Oil Policy in Texas and Elsewhere Can’t be Ignored by Trump’s New Political Order
Trump Election Shakes Up Oil Policy—Energy Journalhttp://on.wsj.com/2fUxP6J Neanda Salvaterra 11/10/2016
Donald Trump’s surprise victory in Tuesday’s U.S. presidential election has fanned expectations that he would clear the path for new oil pipelines, end U.S. participation in global climate change pacts and boost American oil output and coal mining.
Mr. Trump has promised to revive several oil projects rejected by President Obama. During the campaign, Mr. Trump invited TransCanada Corp. to reapply to complete the transcontinental Keystone XL pipeline linking Canada’s oil sands to the Texas Gulf Coast after the Obama administration rejected it in 2015.
The Trump administration may also reconsider an Interior Department rule limiting hydraulic fracturing for oil and gas wells on public lands, and an Environmental Protection Agency provision bringing more small waterways and wetlands under federal protection.
Mr. Trump has also promised to reverse Obama-era environmental regulations on mining and burning coal that are widely blamed in America’s coal country for the wave of bankruptcies, mine closures and layoffs the industry has suffered through the last decade.
The president elect has also indicated that he would withdraw Mr. Obama’s climate rule cutting power-plant carbon emissions, which is already facing a legal challenge that is almost certain to reach the Supreme Court.
A federal appeals court decision on that regulation is expected in coming months, and a Trump administration could take the opportunity to opt out of defending the rule.
CARBON-TAX MEASURE FAILS IN WASHINGTON STATE
Meanwhile, voters in Washington state rejected a ballot measure that would have created the nation’s first carbon tax as a tool to combat climate change, reports Cassandra Sweet.
The proposal, Initiative 732, would have imposed a new tax on gasoline and other fossil fuels and cut the state’s sales tax and taxes on manufacturers.

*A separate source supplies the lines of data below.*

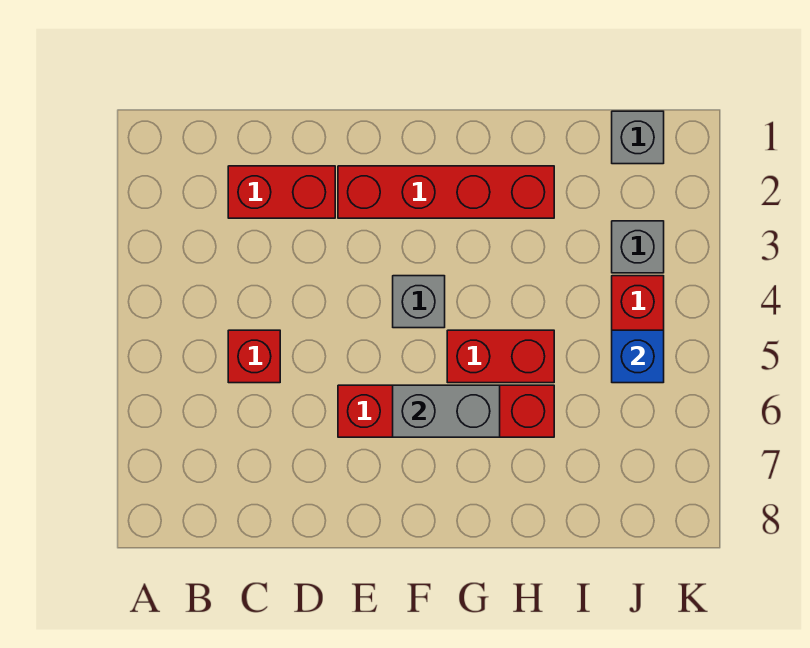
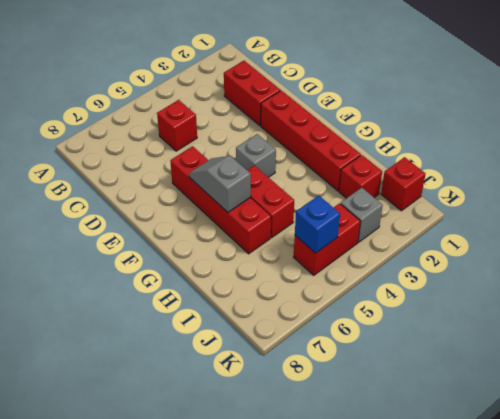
grey 1x2 brick [393,385,500,437] -> grey 1x2 slope [189,156,251,212]
none -> red 1x1 brick [339,155,382,198]
grey 1x1 brick [612,111,664,164] -> red 1x1 brick [381,157,426,211]

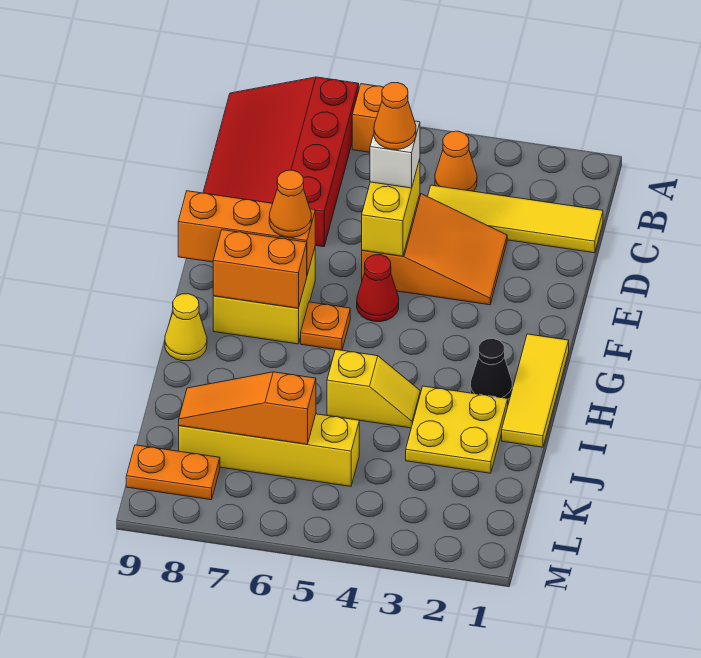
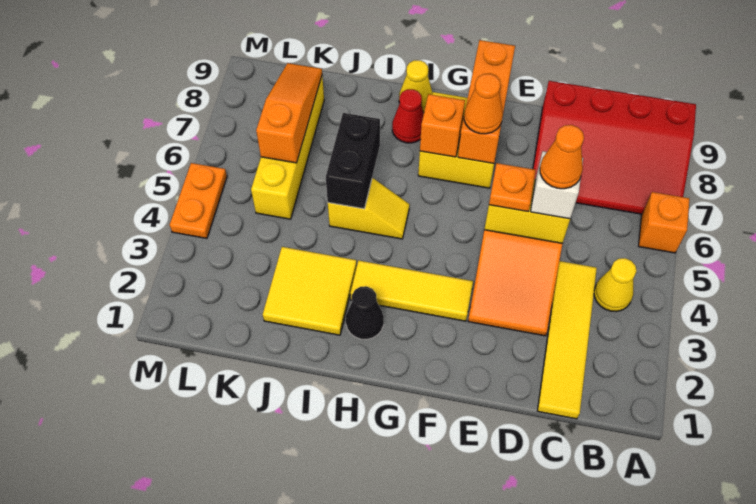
red 3x4 slope [203,77,359,247] -> red 3x4 slope turned to [533,81,696,214]
orange 1x1 cone [435,131,477,191] -> yellow 1x1 cone [594,258,637,312]
red 1x1 cone [357,255,399,322] -> red 1x1 cone moved to [392,89,424,143]
yellow 1x3 tile [502,334,569,447] -> yellow 1x3 tile moved to [350,260,473,321]
orange 1x1 plate [301,302,350,350] -> orange 1x1 plate moved to [489,163,536,212]
orange 1x2 brick [213,230,307,308] -> orange 1x1 brick [420,94,465,157]
yellow 2x2 plate [406,386,508,473] -> yellow 2x2 tile [263,247,357,335]
yellow 1x2 slope [327,349,420,428] -> yellow 1x2 slope turned to [328,178,409,239]
none -> black 1x2 brick [326,113,380,209]
orange 1x2 plate [126,445,220,500] -> orange 1x2 plate moved to [170,163,227,238]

It would have given tax credits to low-income earners.
The measure garnered only 41.5% of the vote after encountering opposition from some environmental groups as well as energy companies and large power users.
The Sierra Club, the Union of Concerned Scientists and some other environmental groups said they opposed it because they didn’t expect it to boost renewable energy.
OPEC OIL OUTPUT EXPECTED TO REMAIN HIGH
The International Energy Agency said OPEC’s oil production rose to record highs in October and is expected to remain elevated this month, highlighting the challenge the cartel will face hammering out a plan to cut output at its meeting later this month, writes Selina Williams.
OPEC crude output rose by a 230,000 barrels a day to a record high of 33.83 million barrels a day in October, well in excess of the high-end of its proposed output range. Production recovered in Nigeria and Libya and flows from Iraq hit an all-time high of 4.59 million barrels a day.
The cartel’s task of trimming global oil supplies is further challenged by producers outside the cartel, such as Russia, Brazil, Canada and Kazakhstan, which are also ramping up the amount they produce, the IEA said.
Oil prices were steady Thursday after the IEA’s report, putting a lid on bullish sentiment. Brent crude, the global oil benchmark, rose 0.7% to $46.70 a barrel on London’s ICE Futures exchange. On the New York Mercantile Exchange, West Texas Intermediate futures were unchanged at $45.27 a barrel.